A hacker is someone who can do a heck of a lot more than use Access or a data mining tool. A heck of a lot more. However, in order to excel in Procurement, a Procurement professional needs to know a lot more than how to use Microsoft Office. Learn how to access public market data sources, how to use use open source or share ware data analysis tools to analyze data sets, how to apply basic statistics to a population to identify a distribution and appropriate pricing or sales trend algorithm, and get any hands on experience you can with best-of-breed operations research or Procurement platforms.

Learn the Lingo

It’s critical to not only learn the language of Procurement, but also the language of Finance. In order to be taken seriously by the C-Suite, you have to speak the language they understand, and that is Finance. Being able to talk in their language, which includes measurements like ROI, ROIC, RONA (which does not refer to the home-improvement chain), etc. gets their attention. It’s not just the language, because most multi-nationals use English as the official language, it’s the lingo.

Now onto the tips that are normally good, but sometimes iffy.

Take Advantage of Scholarship Programs

You want to search for these, but not all scholarships are beneficial. If they just give you cash, that’s great. If they connect you to a good network, that’s great. But if they require you to do an internship with a laggard company or, even worse, agree to work with that laggard company for two years upon graduation, that might not be the best deal.

Start Out in Consulting

the prophet thinks this is a good idea because a big-5 background or strategy firm background gives you a pedigree [that] can help with compensation. This is true, but great results can also get you a great compensation package. Maybe you’ll have to change jobs to get it, but, in Procurement, money talks, and the more you save, the more it talks. So, when deciding on your first job, take the job that will present you with the greatest opportunity to make a mark for yourself, which is not necessarily the job with the biggest name firm. But if all opportunities are equal, then it makes sense to go with the pedigree.

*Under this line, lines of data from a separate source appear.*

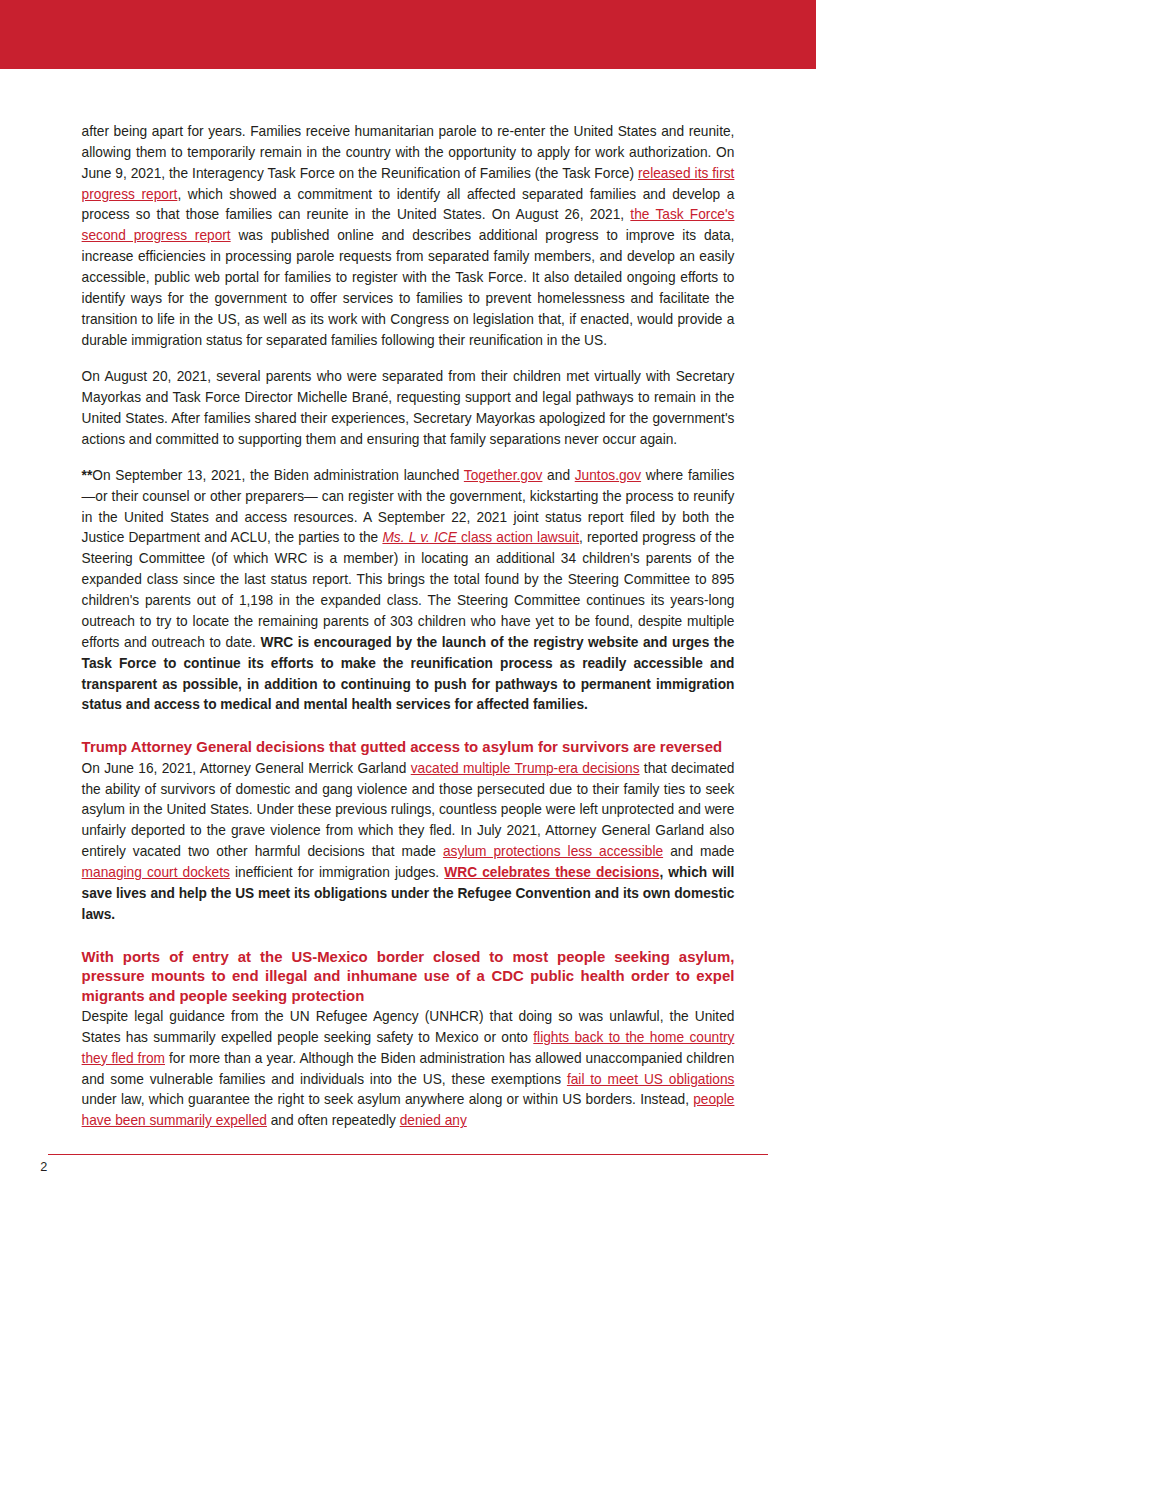after being apart for years. Families receive humanitarian parole to re-enter the United States and reunite, allowing them to temporarily remain in the country with the opportunity to apply for work authorization. On June 9, 2021, the Interagency Task Force on the Reunification of Families (the Task Force) released its first progress report, which showed a commitment to identify all affected separated families and develop a process so that those families can reunite in the United States. On August 26, 2021, the Task Force's second progress report was published online and describes additional progress to improve its data, increase efficiencies in processing parole requests from separated family members, and develop an easily accessible, public web portal for families to register with the Task Force. It also detailed ongoing efforts to identify ways for the government to offer services to families to prevent homelessness and facilitate the transition to life in the US, as well as its work with Congress on legislation that, if enacted, would provide a durable immigration status for separated families following their reunification in the US.
On August 20, 2021, several parents who were separated from their children met virtually with Secretary Mayorkas and Task Force Director Michelle Brané, requesting support and legal pathways to remain in the United States. After families shared their experiences, Secretary Mayorkas apologized for the government's actions and committed to supporting them and ensuring that family separations never occur again.
**On September 13, 2021, the Biden administration launched Together.gov and Juntos.gov where families—or their counsel or other preparers— can register with the government, kickstarting the process to reunify in the United States and access resources. A September 22, 2021 joint status report filed by both the Justice Department and ACLU, the parties to the Ms. L v. ICE class action lawsuit, reported progress of the Steering Committee (of which WRC is a member) in locating an additional 34 children's parents of the expanded class since the last status report. This brings the total found by the Steering Committee to 895 children's parents out of 1,198 in the expanded class. The Steering Committee continues its years-long outreach to try to locate the remaining parents of 303 children who have yet to be found, despite multiple efforts and outreach to date. WRC is encouraged by the launch of the registry website and urges the Task Force to continue its efforts to make the reunification process as readily accessible and transparent as possible, in addition to continuing to push for pathways to permanent immigration status and access to medical and mental health services for affected families.
Trump Attorney General decisions that gutted access to asylum for survivors are reversed
On June 16, 2021, Attorney General Merrick Garland vacated multiple Trump-era decisions that decimated the ability of survivors of domestic and gang violence and those persecuted due to their family ties to seek asylum in the United States. Under these previous rulings, countless people were left unprotected and were unfairly deported to the grave violence from which they fled. In July 2021, Attorney General Garland also entirely vacated two other harmful decisions that made asylum protections less accessible and made managing court dockets inefficient for immigration judges. WRC celebrates these decisions, which will save lives and help the US meet its obligations under the Refugee Convention and its own domestic laws.
With ports of entry at the US-Mexico border closed to most people seeking asylum, pressure mounts to end illegal and inhumane use of a CDC public health order to expel migrants and people seeking protection
Despite legal guidance from the UN Refugee Agency (UNHCR) that doing so was unlawful, the United States has summarily expelled people seeking safety to Mexico or onto flights back to the home country they fled from for more than a year. Although the Biden administration has allowed unaccompanied children and some vulnerable families and individuals into the US, these exemptions fail to meet US obligations under law, which guarantee the right to seek asylum anywhere along or within US borders. Instead, people have been summarily expelled and often repeatedly denied any
2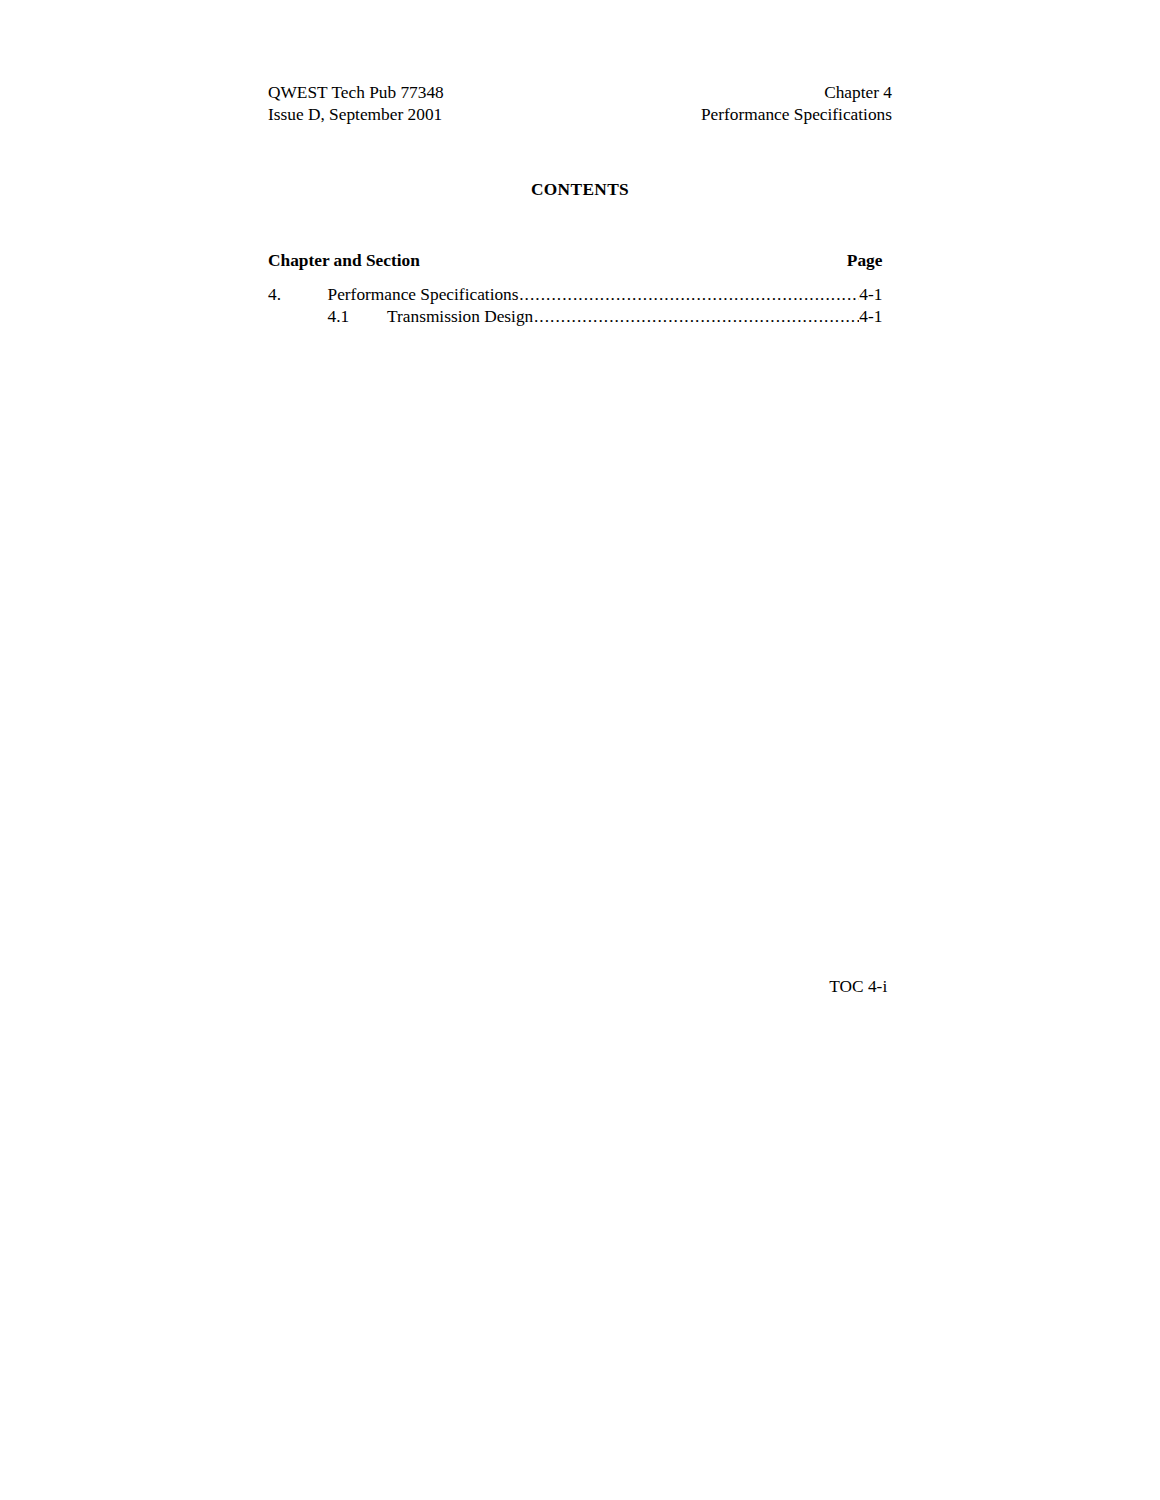QWEST Tech Pub 77348 Chapter 4
Issue D, September 2001 Performance Specifications
CONTENTS
Chapter and Section Page
4. Performance Specifications ........................................................................................ 4-1
4.1 Transmission Design ....................................................................................... 4-1
TOC 4-i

the doctor has deep disdain for many MBA programs, and many executive MBA programs in particular, that promise a lot but, in actuality, deliver very little. In other words, the doctor believes that educational program investigations should not be limited to, the now defunct, Trump University. (He understands why though. Trump is now a prominent figure, so it’s no surprise why the investigations are focused on an institution that he is connected with.)